If a very good employee makes an honest error, I consider it part of doing business, and they see me as a good guy for not making a big deal over it. If a marginal employee screws up, I see it as an opportunity to replace them with someone better.

But those were pursuant to court orders and were either garnishments or attachments.

I bet there is someone at Toyota right now hoping he won’t get the bill for the little snafu he caused.

If they’re hourly, wouldn’t it be easier just to cut their hours?

In the grand scheme of the universe and employee (usually) brings in more money than they cost.
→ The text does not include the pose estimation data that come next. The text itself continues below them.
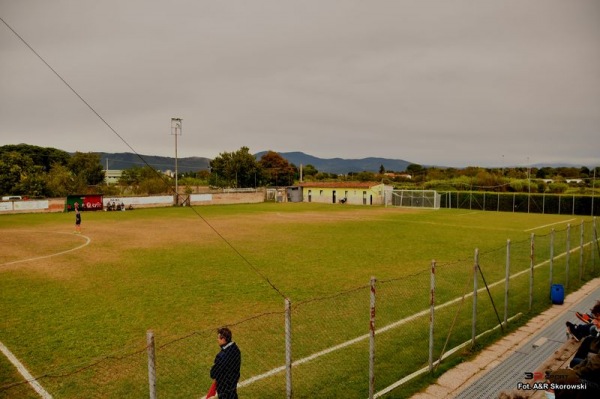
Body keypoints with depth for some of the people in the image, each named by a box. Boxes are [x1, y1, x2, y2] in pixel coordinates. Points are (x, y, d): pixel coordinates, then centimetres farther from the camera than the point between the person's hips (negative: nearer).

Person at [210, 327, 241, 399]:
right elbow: (238, 364, 2)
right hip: (233, 382, 7)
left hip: (224, 386, -7)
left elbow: (213, 374, -24)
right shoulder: (235, 348, -11)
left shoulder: (222, 356, -36)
Cutting hours, especially if a business is running at or near capacity would be shooting yourself in the foot to punish the employee.

Moses definitely held his staff personally accountable when it turned into a snake.

I remember my stint as a Gas Station Manager in New Zealand - we could also be personally fined (up to $50k maybe) if our staff failed to follow safety procedures for Environmental stuff.

There was one case at “my” station that was a bit legendary - one staff member tipped 30 litres of petrol / diesel mix down a stormwater drain - the whole neighbourhood had to be evacuated.

And if that wasn’t scary enough, when fuel is delivered the flow rate is something like 500 or 1,000 litres a minute…

I’ve seen employers do it, though – work with as little staff as they can get away with, just to save money. (You’ve never heard of “short-staffing?”)

And in this case, they’d simply be cutting the hours of one particular person. They’d probably end up increasing the others.

As a quick aside on this, its particularly assholeish of a business to stiff the waitstaff with the BILL – considering that the business is out the labor and food costs.

I recall reading of a case in western Canada where a sequence of manhole covers went zooming into the sky as the gasoline or whatever made it’s way down the sewer then exploded. As near as theycould tell, someone at one end of town poured a large quantity of flamable liquid into the storm sewer.

Or the guy who was delivering heating oil to a house… WHhen he had pumped more than a tank holds into the filler pipe, he stopped and checked and realized he had the wrong address. The homeowner had removed the oil tank years ago but never removed the filler pipe or plugged it up. 200 gallons of diesel (heating oil) in a nice finished basement. Call your insurance company!

If the employer hasn’t considered the obvious accidents that can happen (and what they can cost) then they deserve to eat the cost of accidents. If you can drop a vial and do $100,000 damage, then you make sure EVERY vial in inserted in a wide-based stand, and transported on a tip-proof cart even if it’s only a few ounces. If you’re working with fragile treat it as fragile. If you catch people not following procedure and don’t fire them, don’t be surprised when one doesn’t follow procedure to the tune of a million dollars.